When Canary is preferable to Blue-Green
Blue-green switches all traffic at once—suitable for services with high confidence in the new version. Canary is needed when:
- The model is trained on new data, but user reactions are unpredictable.
- The model architecture has changed (different type, different input features)
- Critical production service with high cost of failure
- There is no complete set of integration tests
Implementation on Kubernetes with KServe
KServe (formerly KFServing) supports canary out of the box:
apiVersion: serving.kserve.io/v1beta1
kind: InferenceService
metadata:
name: fraud-detector
spec:
predictor:
canaryTrafficPercent: 10 # 10% на новую версию
model:
modelFormat:
name: sklearn
storageUri: s3://models/fraud-detector-v2/
# Предыдущая версия - canary baseline
Traffic switching without downtime:
# Увеличение с 10% до 50%
kubectl patch inferenceservice fraud-detector \
--type='json' \
-p='[{"op": "replace", "path": "/spec/predictor/canaryTrafficPercent", "value": 50}]'
# Продвижение канарейки в production (100%)
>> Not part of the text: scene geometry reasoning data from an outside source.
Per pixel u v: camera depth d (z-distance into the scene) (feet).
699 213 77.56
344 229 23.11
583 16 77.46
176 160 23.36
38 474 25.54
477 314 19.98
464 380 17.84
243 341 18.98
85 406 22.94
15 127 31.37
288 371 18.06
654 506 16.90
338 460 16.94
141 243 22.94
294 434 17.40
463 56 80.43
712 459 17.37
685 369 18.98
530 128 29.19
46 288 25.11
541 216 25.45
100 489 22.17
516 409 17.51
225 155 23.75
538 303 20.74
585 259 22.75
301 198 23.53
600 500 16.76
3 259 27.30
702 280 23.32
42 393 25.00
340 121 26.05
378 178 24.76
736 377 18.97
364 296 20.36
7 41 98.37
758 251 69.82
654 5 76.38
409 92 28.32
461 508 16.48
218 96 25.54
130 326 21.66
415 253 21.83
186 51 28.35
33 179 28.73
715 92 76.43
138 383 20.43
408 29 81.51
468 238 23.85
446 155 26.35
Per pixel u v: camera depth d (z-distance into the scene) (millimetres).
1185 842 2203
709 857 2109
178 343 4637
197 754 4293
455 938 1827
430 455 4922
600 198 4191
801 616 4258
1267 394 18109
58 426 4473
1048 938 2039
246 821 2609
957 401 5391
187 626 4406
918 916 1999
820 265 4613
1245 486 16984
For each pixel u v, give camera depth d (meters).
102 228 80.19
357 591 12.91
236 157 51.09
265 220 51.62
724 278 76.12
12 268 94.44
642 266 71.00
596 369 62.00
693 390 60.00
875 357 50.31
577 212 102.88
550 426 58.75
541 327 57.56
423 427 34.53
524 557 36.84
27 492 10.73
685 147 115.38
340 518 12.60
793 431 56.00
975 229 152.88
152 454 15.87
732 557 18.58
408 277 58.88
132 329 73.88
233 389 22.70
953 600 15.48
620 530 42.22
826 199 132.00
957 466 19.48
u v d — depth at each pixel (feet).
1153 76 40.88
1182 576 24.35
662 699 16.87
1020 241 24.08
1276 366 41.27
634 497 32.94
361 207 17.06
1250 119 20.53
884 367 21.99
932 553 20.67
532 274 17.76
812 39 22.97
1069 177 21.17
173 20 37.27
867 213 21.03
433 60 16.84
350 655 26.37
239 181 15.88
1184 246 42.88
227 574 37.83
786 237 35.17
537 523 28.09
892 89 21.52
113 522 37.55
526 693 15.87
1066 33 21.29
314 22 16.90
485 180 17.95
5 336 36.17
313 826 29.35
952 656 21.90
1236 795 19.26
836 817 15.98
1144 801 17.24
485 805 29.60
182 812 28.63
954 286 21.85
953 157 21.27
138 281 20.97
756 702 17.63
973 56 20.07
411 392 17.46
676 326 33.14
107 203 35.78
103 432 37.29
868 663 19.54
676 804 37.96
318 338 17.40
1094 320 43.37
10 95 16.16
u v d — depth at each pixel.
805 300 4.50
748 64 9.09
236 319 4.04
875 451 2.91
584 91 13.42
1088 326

kubectl patch inferenceservice fraud-detector \
--type='json' \
-p='[{"op": "remove", "path": "/spec/predictor/canaryTrafficPercent"}]'
Implementation on Seldon Core
apiVersion: machinelearning.seldon.io/v1
kind: SeldonDeployment
metadata:
name: fraud-detector
spec:
predictors:
- name: main
replicas: 3
traffic: 90
graph:
name: fraud-v1
implementation: SKLEARN_SERVER
modelUri: s3://models/fraud-v1
- name: canary
replicas: 1
traffic: 10
graph:
name: fraud-v2
implementation: SKLEARN_SERVER
modelUri: s3://models/fraud-v2
Automatic traffic management
Progressive traffic increase automatically based on metrics:
def progressive_canary_rollout(service_name, metrics_client):
stages = [5, 10, 25, 50, 100]
for target_traffic in stages:
set_canary_traffic(service_name, target_traffic)
time.sleep(300) # 5 минут стабилизации
metrics = metrics_client.get_metrics(window='5m')
# Проверка guardrail метрик
if metrics['canary_error_rate'] > 0.01:
rollback_canary(service_name)
alert(f"Canary rollback: error rate {metrics['canary_error_rate']:.2%}")
return False
if metrics['canary_p99_latency_ms'] > 500:
rollback_canary(service_name)
alert("Canary rollback: latency SLA violated")
return False
if metrics['business_metric_delta'] < -0.02: # -2% деградация
rollback_canary(service_name)
alert("Canary rollback: business metric degraded")
return False
return True # Успешный полный деплой
Metrics for promotion decisions
| Metrics | Promotion conditions | Rollback condition |
|---|---|---|
| Error rate | < 0.5% | > 1% |
| p99 latency | < 200ms | > 500ms |
| Prediction drift | PSI < 0.1 | PSI > 0.2 |
| Business proxy | No degradation > 1% | Degradation > 3% |
Integration with Argo Rollouts
Argo Rollouts is a Kubernetes controller with canary and blue-green support for any workload, not just ML:
spec:
strategy:
canary:
steps:
- setWeight: 5
- pause: {duration: 5m}
- setWeight: 25
- pause: {duration: 10m}
- setWeight: 50
- pause: {duration: 10m}
- analysis:
templates:
- templateName: ml-model-metrics
Canary deployment as a practice reduces MTTR (mean time to recovery) when a model degrades: instead of a full rollback and replay, it is enough to reduce canary traffic to zero.